Required work ▸ Arrange only the lines of the entries from the line containing "Sadnice Voća" up to and including the line containing "Stare Sorte Sadnice Kajsije" as a Markdown table with the columns Row and Line. Number each row and leave out any blank lines.

** Opening The input block **

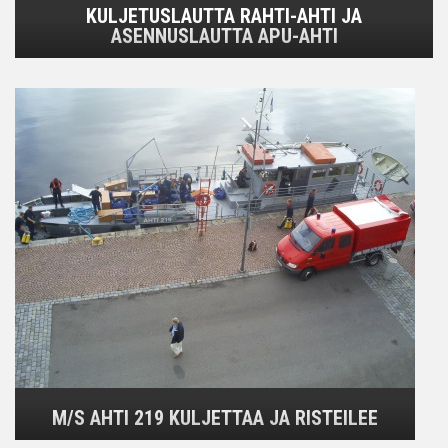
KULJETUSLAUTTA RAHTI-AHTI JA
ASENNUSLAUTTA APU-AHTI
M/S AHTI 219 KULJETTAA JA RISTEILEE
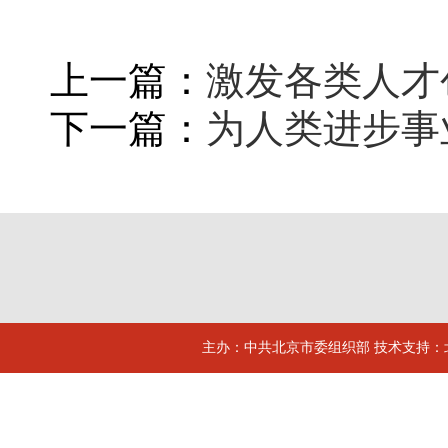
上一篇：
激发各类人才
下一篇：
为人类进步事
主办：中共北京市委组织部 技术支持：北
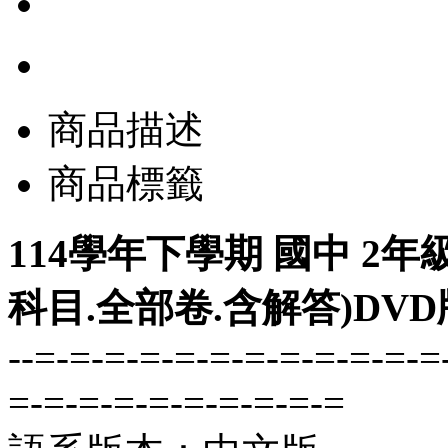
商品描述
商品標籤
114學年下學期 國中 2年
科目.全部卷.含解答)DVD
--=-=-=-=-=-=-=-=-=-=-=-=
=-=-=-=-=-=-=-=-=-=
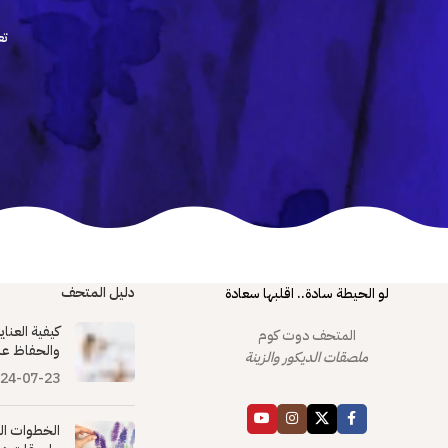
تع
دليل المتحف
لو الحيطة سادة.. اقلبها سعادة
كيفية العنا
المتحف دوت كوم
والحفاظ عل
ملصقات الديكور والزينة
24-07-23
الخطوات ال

** Closing The input block **
** Opening The input block **

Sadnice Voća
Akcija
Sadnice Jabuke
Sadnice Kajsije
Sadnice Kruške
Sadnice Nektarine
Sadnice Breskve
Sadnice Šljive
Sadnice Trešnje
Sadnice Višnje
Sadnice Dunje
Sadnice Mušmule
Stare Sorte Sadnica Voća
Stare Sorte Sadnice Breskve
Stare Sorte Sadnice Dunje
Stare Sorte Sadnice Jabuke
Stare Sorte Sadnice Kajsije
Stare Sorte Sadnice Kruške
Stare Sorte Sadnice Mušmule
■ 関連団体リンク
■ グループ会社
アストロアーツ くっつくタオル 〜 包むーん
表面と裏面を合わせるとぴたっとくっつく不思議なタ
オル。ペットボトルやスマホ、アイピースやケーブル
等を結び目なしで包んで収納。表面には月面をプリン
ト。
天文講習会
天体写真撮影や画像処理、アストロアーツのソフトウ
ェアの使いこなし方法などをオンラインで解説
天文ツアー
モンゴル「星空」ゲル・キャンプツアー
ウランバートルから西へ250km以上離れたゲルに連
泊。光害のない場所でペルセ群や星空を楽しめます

** Closing The input block **

Answer section ▸
| Row | Line |
|---|---|
| 1 | Sadnice Voća |
| 2 | Akcija |
| 3 | Sadnice Jabuke |
| 4 | Sadnice Kajsije |
| 5 | Sadnice Kruške |
| 6 | Sadnice Nektarine |
| 7 | Sadnice Breskve |
| 8 | Sadnice Šljive |
| 9 | Sadnice Trešnje |
| 10 | Sadnice Višnje |
| 11 | Sadnice Dunje |
| 12 | Sadnice Mušmule |
| 13 | Stare Sorte Sadnica Voća |
| 14 | Stare Sorte Sadnice Breskve |
| 15 | Stare Sorte Sadnice Dunje |
| 16 | Stare Sorte Sadnice Jabuke |
| 17 | Stare Sorte Sadnice Kajsije |